Many people have written to me about further Covid restrictions announced last week which were voted on by MPs on Wednesday this week (14 Dec) – the so called, 'Plan B' in response to the Omicron variant.
The Prime Minister has been clear that there is no road to a zero-Covid Britain (or indeed zero-Covid world), so this is not what is being pursued. The Government cannot persist indefinitely with restrictions that debilitate our economy, our physical and mental wellbeing and the life-chances of our children. That is why a cautious, and hopefully irreversible, roadmap out of lockdown was followed, made possible by the pace and success of the UK vaccination programme. The design of the roadmap was informed by the latest scientific evidence and sought a balance between key social and economic priorities, while preserving the health and safety of this country.
It has been acknowledged that this is more of a precaution as we go into Christmas because there is still a lot unknown about this variant. What we do know, however, from our testing regime is that this variant spreads much quicker than earlier strains, including Delta.
Evidence suggests that the doubling time of Omicron in the UK could be currently between two and three days, compared to seven days for Delta.

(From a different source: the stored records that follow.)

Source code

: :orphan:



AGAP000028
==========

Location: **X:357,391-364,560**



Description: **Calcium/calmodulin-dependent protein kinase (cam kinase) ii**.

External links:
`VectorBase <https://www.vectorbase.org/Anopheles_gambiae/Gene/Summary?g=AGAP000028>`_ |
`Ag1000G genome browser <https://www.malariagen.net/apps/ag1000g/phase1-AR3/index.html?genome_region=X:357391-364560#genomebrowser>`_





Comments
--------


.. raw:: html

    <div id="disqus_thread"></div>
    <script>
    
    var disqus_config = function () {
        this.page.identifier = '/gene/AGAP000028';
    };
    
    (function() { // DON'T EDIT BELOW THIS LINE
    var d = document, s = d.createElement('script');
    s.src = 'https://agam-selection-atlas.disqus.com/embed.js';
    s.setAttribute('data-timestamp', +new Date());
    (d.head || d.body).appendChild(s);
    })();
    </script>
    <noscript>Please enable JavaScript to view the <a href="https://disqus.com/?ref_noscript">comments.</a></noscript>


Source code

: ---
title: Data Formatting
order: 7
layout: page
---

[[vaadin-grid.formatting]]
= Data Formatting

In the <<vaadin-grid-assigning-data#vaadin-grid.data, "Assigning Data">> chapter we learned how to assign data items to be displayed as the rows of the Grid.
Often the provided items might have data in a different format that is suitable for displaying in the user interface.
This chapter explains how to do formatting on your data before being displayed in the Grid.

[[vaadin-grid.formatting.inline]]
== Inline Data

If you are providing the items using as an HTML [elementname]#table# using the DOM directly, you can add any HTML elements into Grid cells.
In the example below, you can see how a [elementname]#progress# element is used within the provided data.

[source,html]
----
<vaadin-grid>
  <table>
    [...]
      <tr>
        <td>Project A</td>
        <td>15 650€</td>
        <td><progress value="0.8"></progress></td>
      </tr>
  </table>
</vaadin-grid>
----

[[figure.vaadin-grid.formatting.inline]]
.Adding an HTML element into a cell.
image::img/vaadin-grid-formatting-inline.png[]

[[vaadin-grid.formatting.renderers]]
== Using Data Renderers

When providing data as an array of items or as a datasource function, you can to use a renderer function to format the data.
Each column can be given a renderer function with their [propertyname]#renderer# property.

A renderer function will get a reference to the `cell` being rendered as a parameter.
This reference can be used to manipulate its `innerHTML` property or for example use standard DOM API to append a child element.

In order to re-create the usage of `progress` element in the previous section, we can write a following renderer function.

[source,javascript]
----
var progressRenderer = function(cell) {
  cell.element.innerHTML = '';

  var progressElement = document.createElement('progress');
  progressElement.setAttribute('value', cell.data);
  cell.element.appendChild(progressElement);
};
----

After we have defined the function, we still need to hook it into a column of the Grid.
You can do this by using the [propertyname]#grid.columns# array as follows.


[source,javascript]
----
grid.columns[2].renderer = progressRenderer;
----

We also know that our local hospital wards and ICU are full of people who have the virus (most of which are unvaccinated!) but consequently elective surgery is much reduced again.
I must emphasise that there is one thing we already know for sure: right now, our single best defence against Omicron is vaccination, as well as people taking care. Early research from Pfizer suggests that a third dose of their vaccine neutralised the Omicron variant to levels similar to the impact of two doses against the original strain of coronavirus.
Given the need to gather more information, it seems common sense that they take precautionary measures whilst people get their booster jabs.
The regulations ensure these measures won’t be in place longer than necessary. They automatically expire after 6 weeks, (on 26 January, having come into force on 10 and 15 December) and the measures will be reviewed after 3 weeks.
While the situation with this variant may still get better, we know from experience that exponential growth could lead to a large rise in hospitalisations, and therefore sadly in deaths. It is the job of any government to come up with solutions to the challenges we face as a country, factoring in the impact of any proposed measures would have on the economy, people’s health & wellbeing, crime rates, etc. That is why it is now the proportionate and responsible thing to move to Plan B in England and I support the Government’s decision to do so.
Many of you will know that I have been very clear that I do not support domestic COVID passports, and I still do not.
Despite what is being reported, we are not introducing 'vaccine passports' – a negative test is enough. The government listened to concerns from MPs, which included myself, and we are not proceeding with 'vaccine passports' as originally intended in Plan B – instead negative tests will be allowed.
Anyone will be able to attend mass events and nightclubs if they show proof of a negative lateral flow test, regardless of vaccination status. Unvaccinated people can get lateral flow tests for free from gov.uk or pharmacies and take them at home. People who have had two vaccine doses will not need to take a test.
Let me also be clear that Plan B is not lockdown. There are no business closures and no restrictions on social gatherings. Work from home is in guidance – there is no mandatory stay at home order.
The only legal restrictions are mandatory face masks in most indoor public places and requiring proof of a negative test or double vaccination to enter some venues (specifically nightclubs and mass events, but not pubs or restaurants).
I must say that whilst these seem like new restrictions in the UK, most are already practiced anyway. Currently, if you go to a large event (a football match or concert, for example) they
already ask you to show that you’ve been vaccinated or had a negative test. Similarly, many are still working from home, and wearing masks in confined spaces is a small price to pay.
The alternative is to make COVID vaccinations mandatory which, in my view, is absolutely not the right way to go.
You go to Germany, they have compulsory vaccination with the unvaccinated not allowed in public places. Unvaccinated people are also limited to meetings with their immediate family. Olaf Scholz is saying that they will legally enforce mandatory vaccinations.
You go to the Netherlands, they have had a partial lockdown with hospitality closing at 5pm, limited to 3 visitors in your home and have COVID passports in place.
Austria are in full lockdown and have been for the last 3 or so weeks and only the vaccinated will be able to come out of lockdown - the unvaccinated can only come out of lockdown upon vaccination.
In Greece the unvaccinated are banned from all public places including bars and restaurants with fine for the over 60s who are not vaccinated.
We are not in the same position as many of our European neighbours and I do not support any suggestion to follow suit on the measures they have imposed – including domestic covid passports.
It is for these reasons why I supported the government in the vote on Wednesday.